Now, ASEAN is being confronted with severe external and internal issues. China’s power is increasing and is getting aggressive towards claiming the South China Sea. It has also been in strategic competition with the United States which seems to be ASEAN’s greatest external challenge as of the moment.
However, in terms of its internal issues, the unfolding crisis in Myanmar since the February coup may be its biggest challenge yet. Despite having the time to manage great-power politics, ASEAN must deal with the worsening crisis in Myanmar immediately as it could overwhelm the region and decide ASEAN’s future.
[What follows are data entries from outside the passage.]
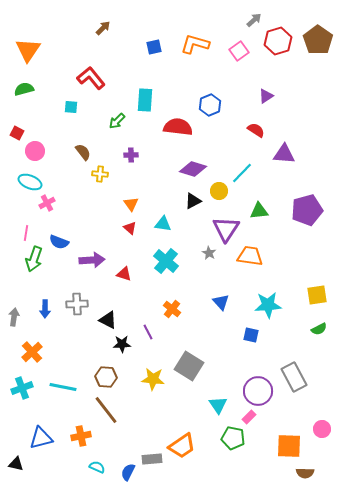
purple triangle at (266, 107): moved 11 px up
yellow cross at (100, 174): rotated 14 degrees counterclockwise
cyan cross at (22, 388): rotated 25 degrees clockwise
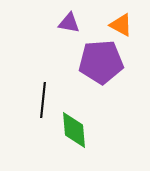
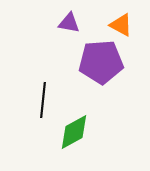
green diamond: moved 2 px down; rotated 66 degrees clockwise
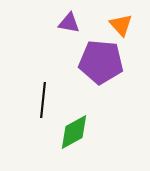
orange triangle: rotated 20 degrees clockwise
purple pentagon: rotated 9 degrees clockwise
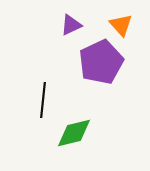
purple triangle: moved 2 px right, 2 px down; rotated 35 degrees counterclockwise
purple pentagon: rotated 30 degrees counterclockwise
green diamond: moved 1 px down; rotated 15 degrees clockwise
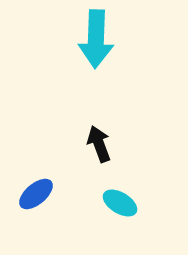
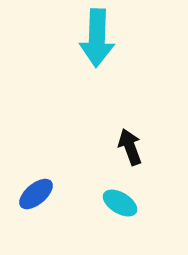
cyan arrow: moved 1 px right, 1 px up
black arrow: moved 31 px right, 3 px down
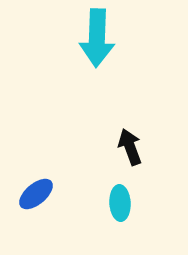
cyan ellipse: rotated 56 degrees clockwise
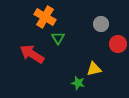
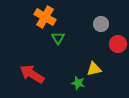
red arrow: moved 20 px down
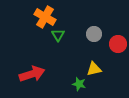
gray circle: moved 7 px left, 10 px down
green triangle: moved 3 px up
red arrow: rotated 130 degrees clockwise
green star: moved 1 px right, 1 px down
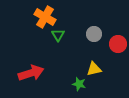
red arrow: moved 1 px left, 1 px up
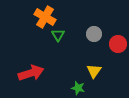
yellow triangle: moved 2 px down; rotated 42 degrees counterclockwise
green star: moved 1 px left, 4 px down
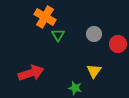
green star: moved 3 px left
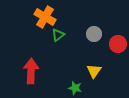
green triangle: rotated 24 degrees clockwise
red arrow: moved 2 px up; rotated 70 degrees counterclockwise
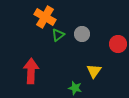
gray circle: moved 12 px left
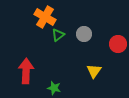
gray circle: moved 2 px right
red arrow: moved 5 px left
green star: moved 21 px left
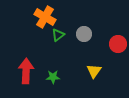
green star: moved 1 px left, 11 px up; rotated 16 degrees counterclockwise
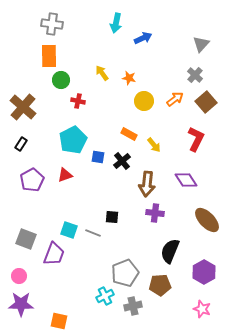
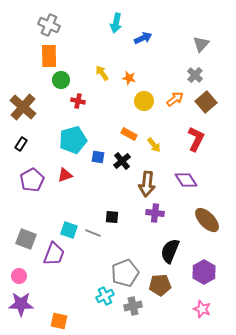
gray cross at (52, 24): moved 3 px left, 1 px down; rotated 15 degrees clockwise
cyan pentagon at (73, 140): rotated 12 degrees clockwise
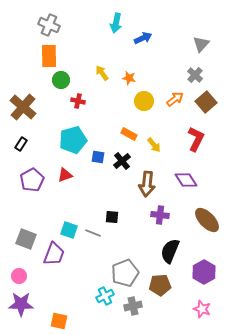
purple cross at (155, 213): moved 5 px right, 2 px down
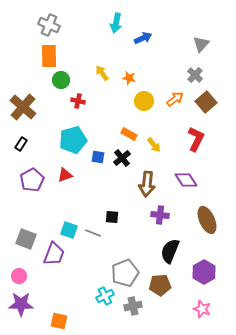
black cross at (122, 161): moved 3 px up
brown ellipse at (207, 220): rotated 20 degrees clockwise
Following its expansion by involving Brunei, Vietnam, Laos, and Myanmar in the 1980s and 1990s, ASEAN has adopted the ASEAN Charter in 2007 which sets up the bloc as an institutionalized, multilateral group and provided it with legal status and institutional framework. The adopted ASEAN Charter served as a foundation for the bloc enabling it to be capable of strategic action from being just a loose intergovernmental forum. Even so, the charter is also a double-edged sword. As such, the bloc has no authority to interfere in the internal affairs of member states. Among the principles included in it is the adherence to the rule of law, good governance, the principles of democracy and constitutional government. To put it another way, ASEAN is compelled to turn down unconstitutional change of government proposed by its member while simultaneously respecting its so-called internal affairs which renders its own principles to be in conflict with one another—and that conflict has just emerged in ASEAN’s splintering efforts in Myanmar.